Certains jeux vidéo ressemblent à un alcool fort, d’autres à une promenade en forêt. Kirby Super Star Ultra serait plutôt un spectacle de cirque ou un gros gâteau meringué. Ou, mieux, un défilé dansant de sucreries costumées. Un truc, en tout cas, nécessitant du joueur qu’il ait le cœur bien accroché. Ames sensibles aux excès de gentillesse criarde et de rondeurs colorées, s’abstenir. Remake enrichi d’un succès tardif de la Super Nintendo, ce troisième volet destiné à la DS des aventures de l’improbable Kirby n’est pourtant pas exactement le jeu que l’on pourrait croire. Sous ses allures de divertissement purement régressif, il procure en effet une expérience étonnamment subtile et diverse.
D’abord, une précision : s’il adopte le principe on ne peut plus classique du jeu de plateforme 2D en vue de côté, Kirby Super Star Ultra n’a vraiment rien d’un clone de Mario. Le rythme ludique, le rapport à l’espace et à l’action qu’il instaure n’ont en effet que peu en commun avec les fantaisies à la rigueur quasi mathématiques dans lesquelles s’illustre le plombier Nintendo. Un niveau de Kirby s’apparente ainsi moins à un parcours plus ou moins linéaire qu’il conviendrait d’effectuer sans commettre d’erreur qu’à un coffre rempli de jouets au moyen desquels chacun écrira sa propre histoire. La plupart du temps, le jeu n’offre qu’une résistance très relative à notre progression, d’autant qu’il est ici possible d’obtenir l’assistance d’un deuxième personnage contrôlé par l’ordinateur. L’enjeu consiste alors surtout à dénicher des trésors et des passages plus ou moins dissimulés dans ses environnements à l’architecture souvent emberlificotée. Ce qui, en passant, n’est pas pour rien dans l’intérêt qu’auront pour le joueur les retours sur des territoires déjà visités.

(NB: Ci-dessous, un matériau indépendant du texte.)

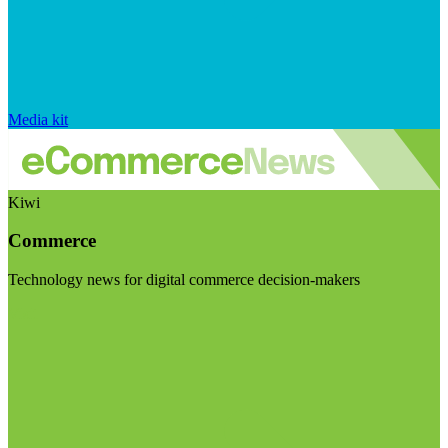
Media kit
Kiwi
Commerce
Technology news for digital commerce decision-makers
Visit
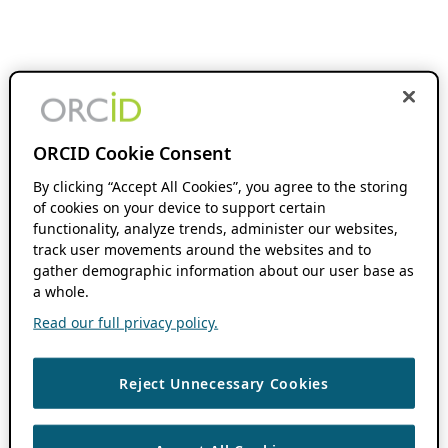
ORCID Cookie Consent
By clicking “Accept All Cookies”, you agree to the storing
of cookies on your device to support certain
functionality, analyze trends, administer our websites,
track user movements around the websites and to
gather demographic information about our user base as
a whole.
Read our full privacy policy.
Reject Unnecessary Cookies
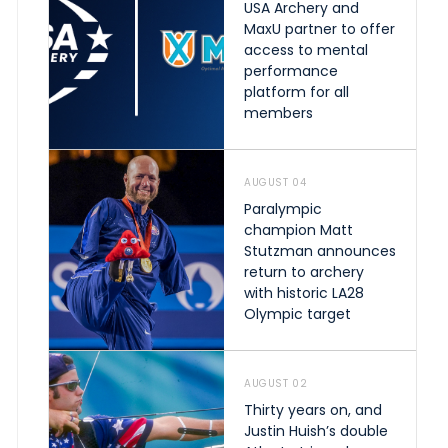
USA Archery and
MaxU partner to offer
access to mental
performance
platform for all
members
AUGUST 04
Paralympic
champion Matt
Stutzman announces
return to archery
with historic LA28
Olympic target
AUGUST 02
Thirty years on, and
Justin Huish’s double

Mais si deux parties de Kirby sont rarement identiques, c’est d’abord parce, de l’une à l’autre, le héros ne sera pas exactement le même. Boule toute rose que l’on imagine volontiers gélatineuse, ledit Kirby possède deux pouvoirs distinctifs. Le premier lui permet de flotter dans les airs. Le second, plus original, lui confère la possibilité d’avaler ses ennemis et, dans la foulée, de s’accaparer leurs capacités. Et notre sympathique ami de se faire chevalier, ninja ou cuisinier, modifiant en conséquence sa manière d’appréhender les épreuves proposées, lesquelles se révèlent ici aussi nombreuses que variées – le jeu se présente comme une collection d’épisodes plus ou moins indépendants.
Avec son personnage sans qualité adepte du travestissement (comme s’il était d’abord un fan des créatures rencontrées) et les changements de dynamique qui en découlent (complétés par de charmants clins d’œil occasionnels, par exemple au jeu de rôle), Kirby Super Star Ultra apparaît ainsi comme une sorte de méta-jeu n’oubliant jamais d’être un jeu tout court et se nourrissant du médium comme son héros de ses ennemis. En tant que gros gâteau sucré, il se révèle par ailleurs tout à fait savoureux.